Kleidung ist unsere zweite Haut. Dass uns unser Äußeres wichtig ist, beweisen wir Tag für Tag an der Ladentheke: In Deutschland kaufen wir jährlich rund 12 Kilogramm Kleidung pro Person und liegen damit weit über dem weltweiten Durchschnitt. In den letzten Monaten häufen sich Horrormeldungen von Fabrikbränden und -einstürzen in der Textilindustrie. Doch wo genau unsere Kleidung herkommt, unter welchen Bedingungen sie hergestellt wird und welche Auswirkungen das auf die Menschen hat, die sie herstellen, wissen wir meist nicht.

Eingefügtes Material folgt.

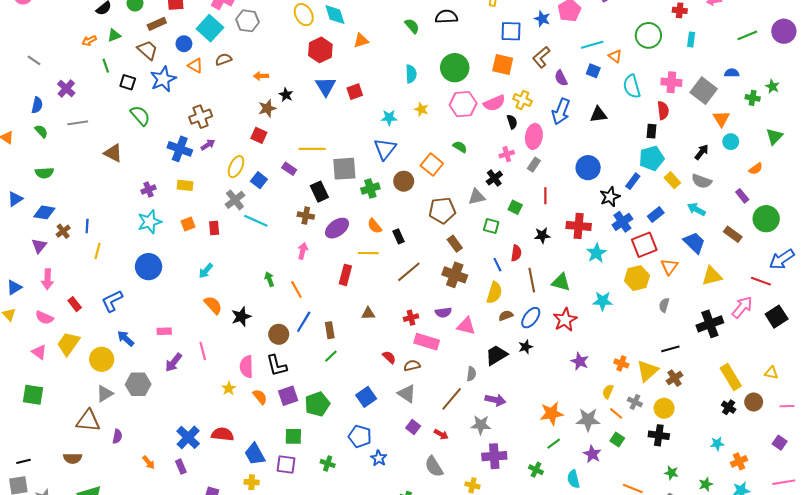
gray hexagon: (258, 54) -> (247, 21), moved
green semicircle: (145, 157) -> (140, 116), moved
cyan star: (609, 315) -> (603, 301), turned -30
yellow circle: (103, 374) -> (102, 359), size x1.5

Die Wanderausstellung „Im Fadenkreuz“, die vom 20. August bis 5. September 2013 in der Mannheimer Zentralbibliothek (Stadthaus N 1) Station macht, veranschaulicht mit 13 Ausstellungstafeln die textile Kette am Beispiel einer Jeans. Dabei werden einerseits der Produktionsprozess sowie andererseits Zusammenhänge zwischen Angebot und Nachfrage am globalen Markt problematisiert und Alternativen zum konventionellen Handel aufgezeigt. Ziel der Ausstellung ist es, Bewusstsein für globale Produktionsabläufe und die Konsequenzen am anderen Ende der textilen Kette zu schaffen. Zugleich wird auf Handlungsoptionen für den Einzelnen hierzulande hingewiesen – welche Alternativen gibt es zur Ausbeutung von Mensch und Umwelt in der Textilindustrie?

Die Wanderausstellung ist für Erwachsene und Jugendliche geeignet, die gerne einen Blick hinter die Kulissen werfen. Zur Eröffnung der Veranstaltung gibt es am 20. August (17.00 Uhr) eine öffentliche Führung mit anschließender Diskussion. Veranstalter ist der Eine-Welt-Forum Mannheim e.V. in Kooperation mit der Zentralbibliothek.